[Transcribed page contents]
********************

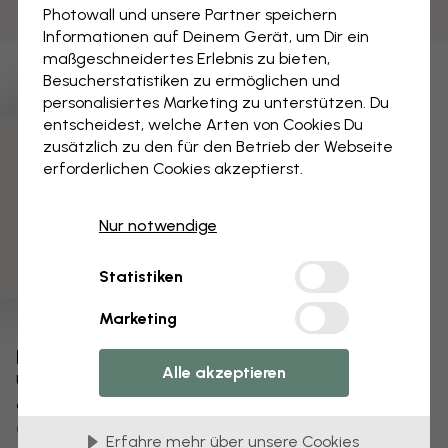
Photowall und unsere Partner speichern
Informationen auf Deinem Gerät, um Dir ein
maßgeschneidertes Erlebnis zu bieten,
Besucherstatistiken zu ermöglichen und
personalisiertes Marketing zu unterstützen. Du
entscheidest, welche Arten von Cookies Du
zusätzlich zu den für den Betrieb der Webseite
3 kostenlose Muster
erforderlichen Cookies akzeptierst.
Nur notwendige
Statistiken
Marketing
Bearbeiten Sie Ihre Tapete
Alle akzeptieren
Unser Designteam kann jedes Motiv optimieren,
damit es für Sie einzigartig wird.
Größe oder Farben ändern
Erfahre mehr über unsere Cookies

********************

◆ Goal of the exercise:
In the records above, return precisely the line containing "Bearbeiten Sie Ihre Tapete" and each line that comes after it, up to the final one.

◆ Answer box:
Bearbeiten Sie Ihre Tapete
Alle akzeptieren
Unser Designteam kann jedes Motiv optimieren,
damit es für Sie einzigartig wird.
Größe oder Farben ändern
Erfahre mehr über unsere Cookies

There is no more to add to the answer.